Несколько лет жалкие израильские брошюрки, еврейские календари, учебники иврита, полуслепые копии «Доктора Живаго» и прочего самиздата пролежали в этом самом тамбуре в кованом сундуке, покрытом битой молью ковровой попоной. Добравшись до «другого берега», я вспоминал об этой замечательной семье каждый день. Но дружба с Леной будет разрушена, она откажется от контакта с заграницей, озлобится. Наша встреча случится в 1990 году по моей инициативе. Ленка познакомит меня с мужем-физиком Сашей Лидванским и детьми Олей и Митей. Елена Петровна, больная, ослепшая, отлеживалась в своей каморке. Когда я зашел ее поприветствовать, она схватила меня за руку и прошептала:
— Леня, как хорошо, что вы приехали. Знайте, если в этом доме кто-то и ждал вас все эти годы, так это была я.
ВЫЕМКА МЫСЛЕЙ
Молчи, скрывайся и таи
И чувства и мечты свои.
Ф. Тютчев
Антисионистский психоз набирал обороты. Я чувствовал себя княжной Таракановой, беспомощно наблюдающей, как грязные потоки и очумевшие крысы подбираются к моим ногам.
Отныне мои мысли я должен прятать так, чтобы и до них никто не мог добраться. Но и это открытие показало мне язык. Это произошло самым паранормальным, чтобы не сказать мистическим образом на второй день после допроса. Не одолев меня силой устаревающих методов, ЛИПы, а может, какие-то инопланетяне решили опробовать на мне «пси-технологии». Я сидел в кафе «Арарат» на Неглинной и возил ложкой по кофейной гуще в то время, как бездомные мысли путались, натыкаясь друг на друга в лабиринтах мозговых извилин. Это бесполезное занятие прервал молодой человек, спросивший разрешения подсесть к моему столу. Парень как парень. Парубок с рабочей окраины. Без видимых комплексов — сразу представился. Фамилия простая, соответствует внешности — Тарасов. Он терзался скукой и потому был словоохотлив. Даже, пожалуй, болтлив. Знакомясь из вежливости, я поинтересовался, каким ремеслом он на хлеб зарабатывает.
— Чтением чужих мыслей. — Не мудрствуя лукаво, ответил он.

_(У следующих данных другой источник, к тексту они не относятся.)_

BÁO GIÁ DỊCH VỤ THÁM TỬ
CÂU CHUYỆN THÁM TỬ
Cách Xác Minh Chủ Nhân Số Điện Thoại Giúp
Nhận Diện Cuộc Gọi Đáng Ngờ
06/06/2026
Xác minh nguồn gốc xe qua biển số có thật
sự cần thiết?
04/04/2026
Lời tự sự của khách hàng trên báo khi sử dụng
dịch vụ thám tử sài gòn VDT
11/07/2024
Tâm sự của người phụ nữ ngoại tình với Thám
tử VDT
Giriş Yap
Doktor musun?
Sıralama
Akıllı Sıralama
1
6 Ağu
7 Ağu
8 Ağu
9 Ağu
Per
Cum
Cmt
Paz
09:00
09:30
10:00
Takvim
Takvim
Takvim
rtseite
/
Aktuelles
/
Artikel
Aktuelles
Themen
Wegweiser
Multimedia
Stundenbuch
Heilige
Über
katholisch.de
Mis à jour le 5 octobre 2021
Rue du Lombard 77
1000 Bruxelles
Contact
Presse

— За этим вы подсели за мой столик? Здесь не обломится — во-первых, я беден, во-вторых, подозрителен. Вам со мной будет неинтересно.

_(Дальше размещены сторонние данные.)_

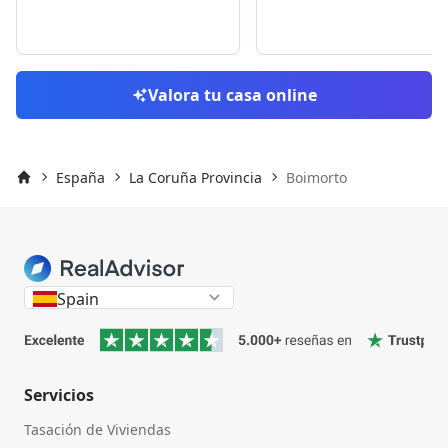
Valora tu casa online
España
La Coruña Provincia
Boimorto
Inicio
Spain
Servicios
Tasación de Viviendas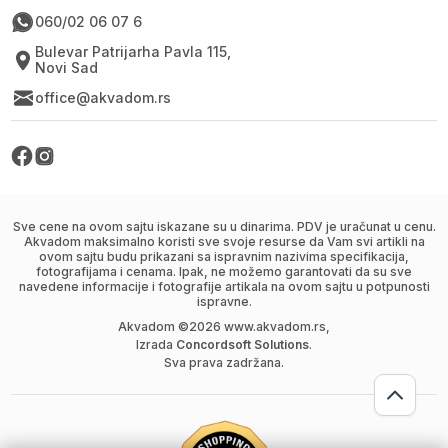
060/02 06 07 6
Bulevar Patrijarha Pavla 115,
Novi Sad
office@akvadom.rs
Sve cene na ovom sajtu iskazane su u dinarima. PDV je uračunat u cenu.
Akvadom maksimalno koristi sve svoje resurse da Vam svi artikli na
ovom sajtu budu prikazani sa ispravnim nazivima specifikacija,
fotografijama i cenama. Ipak, ne možemo garantovati da su sve
navedene informacije i fotografije artikala na ovom sajtu u potpunosti
ispravne.
Akvadom ©
2026
www.akvadom.rs,
Izrada
Concordsoft Solutions
.
Sva prava zadržana.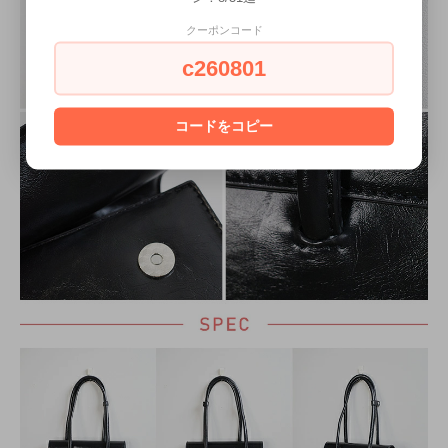
クーポンコード
c260801
コードをコピー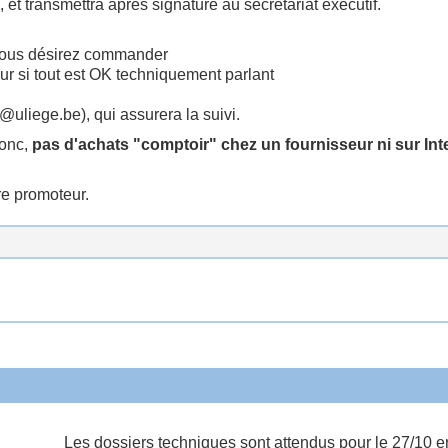
et transmettra après signature au secrétariat exécutif.
 vous désirez commander
eur si tout est OK techniquement parlant
@uliege.be), qui assurera la suivi.
donc,
pas d'achats "comptoir" chez un fournisseur ni sur Int
re promoteur.
Les dossiers techniques sont attendus pour le 27/10 en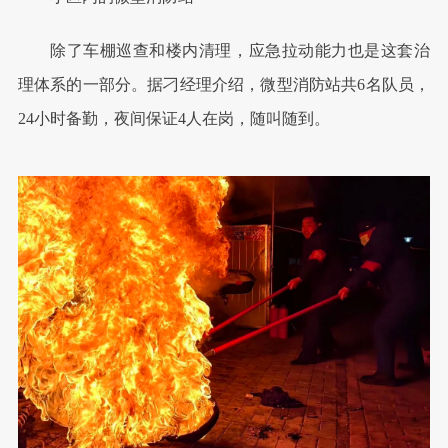
除了车棚巡查和楼内清理，应急拉动能力也是这套治
理体系的一部分。据刁经理介绍，微型消防站共6名队员，
24小时备勤，夜间保证4人在岗，随叫随到。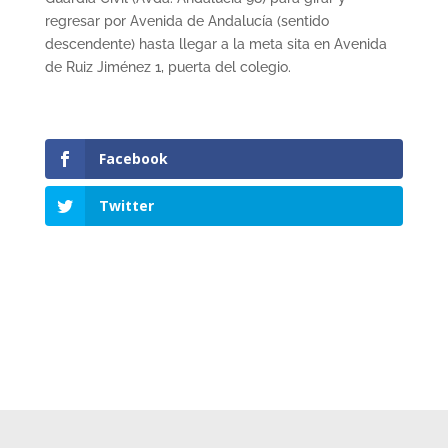
regresar por Avenida de Andalucía (sentido
descendente) hasta llegar a la meta sita en Avenida
de Ruiz Jiménez 1, puerta del colegio.
Facebook
Twitter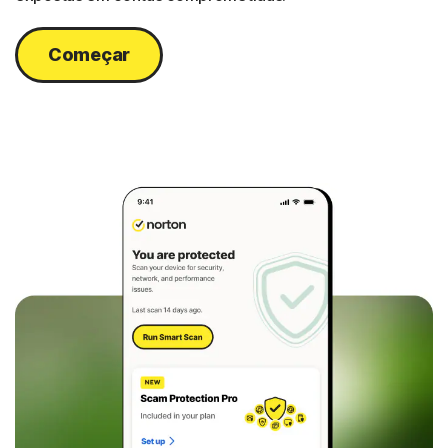
Começar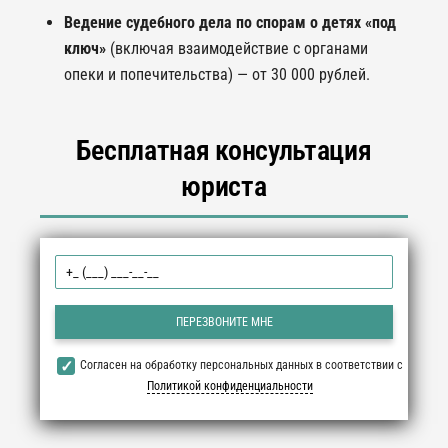
Ведение судебного дела по спорам о детях «под
ключ»
(включая взаимодействие с органами
опеки и попечительства) — от 30 000 рублей.
Бесплатная консультация
юриста
Согласен на обработку персональных данных в соответствии с
Политикой конфиденциальности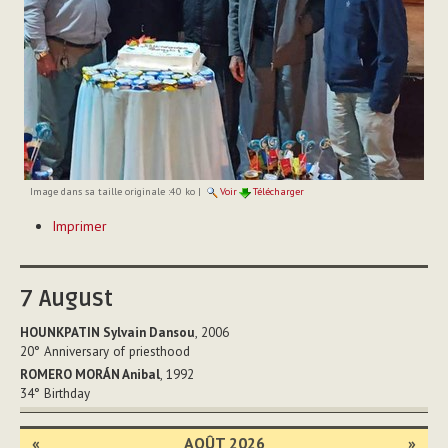
Image dans sa taille originale :
40 ko
|
Voir
Télécharger
Actions
Imprimer
sur
le
document
7
August
HOUNKPATIN Sylvain Dansou
, 2006
20°
Anniversary of priesthood
ROMERO MORÁN Anibal
, 1992
34°
Birthday
«
AOÛT 2026
»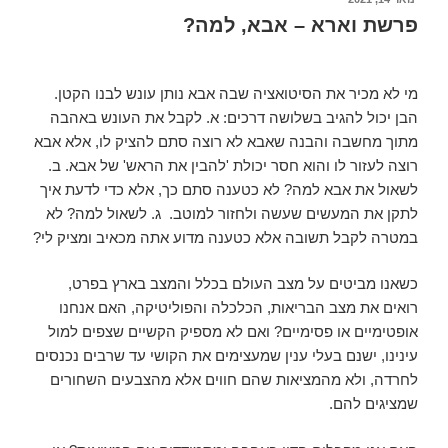
פרשת וארא – אבא, למה?
מי לא מכיר את הסיטואציה שבה אבא נותן עונש לבנו הקטן.
הבן יכול להגיב בשלושה דרכים: א. לקבל את העונש באהבה
מתוך מחשבה והבנה שאבא לא רוצה סתם להציק לו, אלא אבא
רוצה לעזור לו והוא חסר יכולת 'להבין את הראש' של אבא. ב.
לשאול את אבא למה? לא כטענה סתם כך, אלא כדי לדעת איך
לתקן את המעשים שעשה ולחזור למוטב. ג. לשאול למה? לא
במטרה לקבל תשובה אלא כטענה מדוע אתה מכאיב ומציק לי?
כשאנו מביטים על מצב העולם בכלל והמצב בארץ בפרט,
רואים את מצב הבריאות, הכלכלה והפוליטיקה, האם אנחנו
אופטימיים או פסימיים? ואם לא מספיק הקשיים שצפים למול
עינינו, ישנם בעלי ענין שמעצימים את הקושי עד שרבים נכנסים
לחרדה, ולא מהמציאות שהם חווים אלא מהצבעים השחורים
שמציגים להם.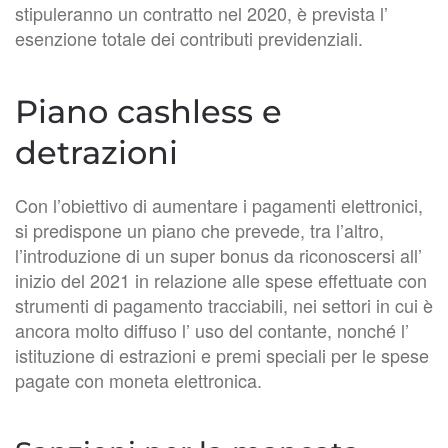
stipuleranno un contratto nel 2020, è prevista l’
esenzione totale dei contributi previdenziali.
Piano cashless e
detrazioni
Con l’obiettivo di aumentare i pagamenti elettronici,
si predispone un piano che prevede, tra l’altro,
l’introduzione di un super bonus da riconoscersi all’
inizio del 2021 in relazione alle spese effettuate con
strumenti di pagamento tracciabili, nei settori in cui è
ancora molto diffuso l’ uso del contante, nonché l’
istituzione di estrazioni e premi speciali per le spese
pagate con moneta elettronica.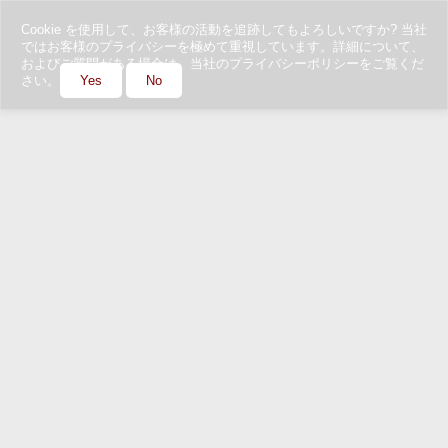
Cookie を使用して、お客様の活動を追跡してもよろしいですか? 当社
ではお客様のプライバシーを極めて重視しています。詳細について、
およびご質問がある場合は、当社のプライバシーポリシーをご覧くだ
さい。
Yes
No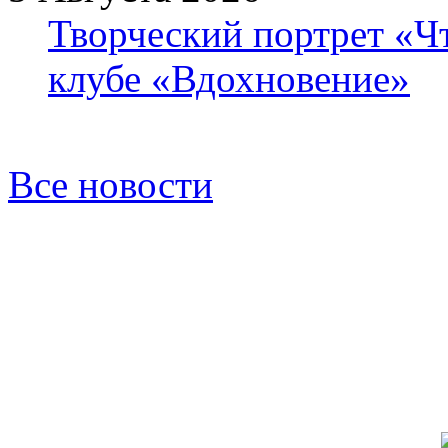
Творческий портрет «Ч
клубе «Вдохновение»
Все новости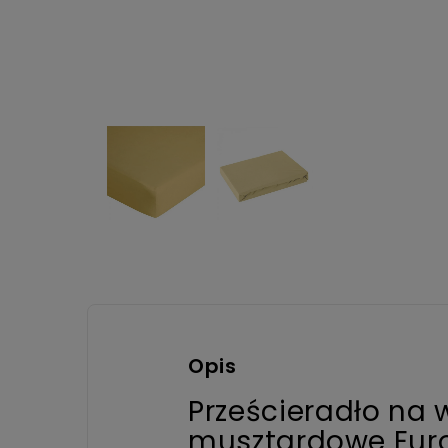
Opis
Prześcieradło na 
musztardowe Euro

— Что вы, я же не шарлатан какой-нибудь. К тому же иногда я делаю это и для собственного удовольствия. Или на спор с символической ставкой, потому что не могу проиграть, но люди азартны, все видят во мне шарлатана, сами норовят меня разоблачить. А я как профессионал считаю аморальным наживаться на людских слабостях и некомпетентности. Я участвую в научных экспериментах, и мне за них неплохо платят.